Esta é uma das tragédias do
capitalismo na arte, o avanço técnico acontece mais rápido do que o ser humano
pode acompanhar, resultando em distorções absurdas, não só na desigualdade
social, o que já é consenso por qualquer pessoa minimamente crítica a este
mundo, mas também de capacidade para o ser humano processar tanta informação
gerando um déficit nas potencialidades das suas invenções técnicas. E acho que
aí entra o quanto temos de acúmulo de técnica sem ter explorado elas em muitas
de suas possibilidades.
Então este fato, somado a busca
por se libertar de outras imposições do mercado que alienam pequenos artistas, é
motivo suficiente para essa retomada de linguagens e técnicas inventadas no
século XX, mas que com certeza tem muito ainda a nos dar, além de serem
facilmente acessíveis com equipamentos e tecnologias quase banais hoje em dia.

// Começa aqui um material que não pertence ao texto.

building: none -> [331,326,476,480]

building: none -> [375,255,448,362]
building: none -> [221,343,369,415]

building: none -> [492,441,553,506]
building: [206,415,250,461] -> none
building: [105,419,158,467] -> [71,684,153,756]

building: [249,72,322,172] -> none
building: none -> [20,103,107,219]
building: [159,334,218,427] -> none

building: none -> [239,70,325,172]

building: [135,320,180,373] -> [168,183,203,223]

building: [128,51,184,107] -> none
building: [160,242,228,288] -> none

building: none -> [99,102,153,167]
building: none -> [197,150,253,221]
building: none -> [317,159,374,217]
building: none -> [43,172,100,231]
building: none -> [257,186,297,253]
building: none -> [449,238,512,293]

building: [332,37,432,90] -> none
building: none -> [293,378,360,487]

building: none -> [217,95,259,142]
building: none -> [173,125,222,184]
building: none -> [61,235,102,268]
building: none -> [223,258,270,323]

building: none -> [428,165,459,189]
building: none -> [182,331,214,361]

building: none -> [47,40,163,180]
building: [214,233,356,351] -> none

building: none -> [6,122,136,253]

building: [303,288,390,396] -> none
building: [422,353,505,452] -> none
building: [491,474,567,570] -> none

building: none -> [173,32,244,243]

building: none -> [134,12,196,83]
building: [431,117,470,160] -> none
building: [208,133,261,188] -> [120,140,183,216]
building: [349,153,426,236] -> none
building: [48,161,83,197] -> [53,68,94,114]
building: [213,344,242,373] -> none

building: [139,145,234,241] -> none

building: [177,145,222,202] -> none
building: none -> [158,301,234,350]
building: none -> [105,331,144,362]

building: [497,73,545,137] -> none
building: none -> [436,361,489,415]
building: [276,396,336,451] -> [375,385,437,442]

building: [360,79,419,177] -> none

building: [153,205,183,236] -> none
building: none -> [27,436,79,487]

A velocidade do avanço técnico é inimiga do aprofundamento das novas linguagens
criadas no século XX, mas o que precisamos fazer e nos apropriar dessas
tecnologias e olhar para as linguagens do século passado, com um olho na vida
social do presente.
Humano "Versus" IA: imposição da velocidade da indústria.
Como era de se imaginar, o
conteúdo produzido nestas IA’s, ou ferramentas de automatização na geração de
imagens, roteiros, entre outros trabalhos criativos, tem sim uma ideologia. É a
ideologia de seus donos, um algo como um senso comum controlado por algoritmos
treinados a partir de valores da sociedade burguesa já decadente e cínica em
relação ao futuro nada brilhante que projetam para os seres humanos (ao menos
os humanos pobres, que são a maioria).
Estas ferramentas de automação
são, e serão, vendidas como politicamente isentas, mas não o são nem serão.
Elas vão certamente se tornar eficientes em emular todo e qualquer estilo gráfico,
de escrita, audiovisual, sonoro, humanos. E aí, o que sobra para seres humanos
reais? Ou, o que sobra para seres humanos que ainda se importam com arte feita
por outros seres humanos, fruto de experiências humanas vividas, por mais
imperfeitas que sejam, e não de experiências tabeladas em “big data” que são
matematicamente fragmentadas e reorganizadas por uma IA para criar supostamente
arte.
Alguém pode pensar: mas as Ias só
servem para fazer arte digital, os seres humanos ainda podem fazer trabalhos
manuais. Sim, por algum tempo isto ainda pode distinguir uma produção humana
que esteja fora do mundo virtual, mas no momento que ela se torna imagem, se
torna mais uma imagem na internet e deixa de se diferenciar. Além do que, quem
garante que a técnica da indústria não vai também sobrepujar as mãos humanas?
Se tem algo que a mecanização industrial já faz a tempo é substituir mãos
humanas onde as da máquina se tornam mais baratas e produtivas.
Frente a isso o problema que se
coloca para aqueles que desejam ainda fazer uma arte humana se torna
inevitavelmente o de como fazer, produzir, arte que possa ser reconhecido como
produção humana? Ou, como fazer algo que não possa ser produzido pelas tais IAs(sic)?
Se for pelo parâmetro do mercado, nada, não vai haver nada que se possa fazer.
Se for pela necessidade humana de ser original, tem sim algo a ser feito.
A resposta possível para mim reside
no conteúdo crítico e político. A crítica social autônoma e criativa, o conteúdo
político realmente emancipador e ameaçador para a opressão hegemônica dentro do
capitalismo, só vai ser possível ser exercida na arte criada por seres humanos.
Como já acontece há muito tempo, essa arte dificilmente vai ter espaço na
indústria cultural, a não ser que possa ser cooptada de alguma forma. De
qualquer modo, esse é o fator diferencial que vai restar ao humano, visto que
as IA’s tem direcionamento ideológico.
Então resta a arte feita por mãos
e cabeças humanas ser já agora, e o será inevitavelmente em breve, ainda mais política,
por que este deve ser seu único diferencial estético em relação ao “senso comum”
homogeneizado do conteúdo gerado através destas ferramentas digitais de
automação, por que se tem algo que a “arte” de IA não vai nunca poder ser, por
que iria contra sua função e controle de seus donos, é perigosamente política. Aqueles que negarem ou recusrem este fato vão setornar aidna mais irrelevantes, ainda mais "uma gota no oceano" de contéudo efêmero da internet.